Administration is still prioritizing needs to see how to put finishing touches in place, like solving questions about parking. Eventually the project will include a way to connect the high school with the middle school. Turner said he is proceeding cautiously and keeping an eye on finances.
Turner provided a brief update of the lawsuit between Eureka Springs and the state, saying the State Supreme Court could rule on the matter in June; could recess and take it up in autumn; or, what he said would be the worst choice, remand the case back to Pulaski Circuit Court which means the whole process would start over. "So, right now, we're in a holding pattern," he said.
Loss of students
Board members discussed the fact that all three schools lost students during the school year. Elementary School Principal Clare Lesieur said she keeps track of students who leave, and most of the time the reason is parents leaving the area to look for work.
Board member Tom Winters suggested they figure out a way to promote the area and attract families with students to move here "because it is a great place to live."
Turner agreed and said that there had already been conversations like that. He said the board should form a committee to work on it and do whatever it can to promote schools and community, which go hand in hand.
Board member Karen Gros suggested getting the Chamber of Commerce and Board of Realtors to participate.
High School Principal Kathy Lavender presented her amended version of the Arkansas Comprehensive Improvement Plan (ACSIP) for 2011-2012. She led the board through the details of plan and explained how her staff ensures that federal and state funds are expended as intended.
The ASCIP procedure began 11 years ago to provide oversight of expenditures. All funds coming to the school must be approved by the state, and Turner described ASCIP as "the engine that drives the school." He said the district often must carry expenses for a program for awhile until approval comes through.
Lavender said these monies are over and above operating expenses. These funds cover specialists, interventionists and paraprofessionals, among other expenses, which make a huge difference to the education process.
The board voted to approve the updated ACSIP.

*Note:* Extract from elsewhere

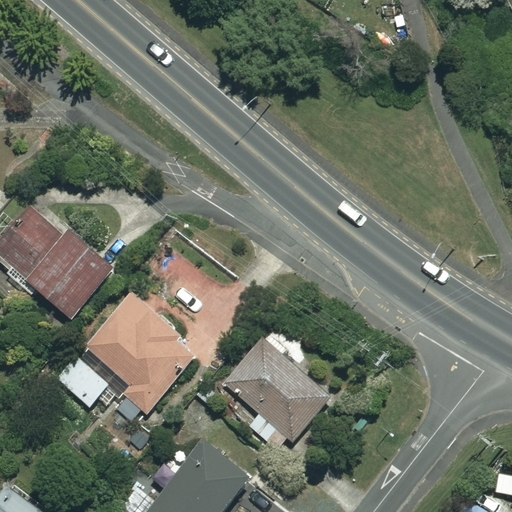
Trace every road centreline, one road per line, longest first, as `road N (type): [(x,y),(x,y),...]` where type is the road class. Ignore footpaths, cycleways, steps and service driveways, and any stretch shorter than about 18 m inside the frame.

Middle School Principal Cindy Holt said eighth graders completed a career appreciation class in which they discussed careers they would be interested in, then experienced a day of job-shadowing. She said students tagged along with policemen, chefs, hotel managers, athletic coaches, Game & Fish personnel and others.
She said the experience was well-received by students and shadowees alike.
She also announced that sixth grade science and literacy teacher, Fred Hopkins, had been selected as one of only 50 teachers in the country as a Siemens STEM (Science, Technology, Engineering, Mathematics) Institute Fellow. He will get a week of professional development at the Siemens headquarters outside Washington, DC.
Students from the fifth and sixth grades participated in creating their own small business enterprises, and set up the businesses in the school cafeteria. The entrepreneurs learned to create a sales pitch and tried it on other students who came shopping.
Next year, she said the Middle School will be a member of the National Junior Honor Society.
Lavender announced that some members of the graduating class would be receiving at least $450,000 in scholarship money for college. Included in that figure is the phenomenal amount of $133,000 going to Will Adams who will be attending Brown University.
She said that the school yearbook was ready, and 76 out of 100 have already been sold.
Lesieur told the board they had conducted a Derby Race on Planer Hill in conjunction with the ESPD and ESFD, and the winners will get an airplane ride as a prize.
She said that during Teacher Appreciation Week, local restaurants served lunch for the teachers. She also announced that through the summer, kids ages 2-18 can get breakfast or lunch at the school cafeteria.
Lesieur told the board that she has 34 students registered for kindergarten next year, a new high for their kindergarten.
Next meeting will be Thursday, June 21, at 5:30 at the Administration offices.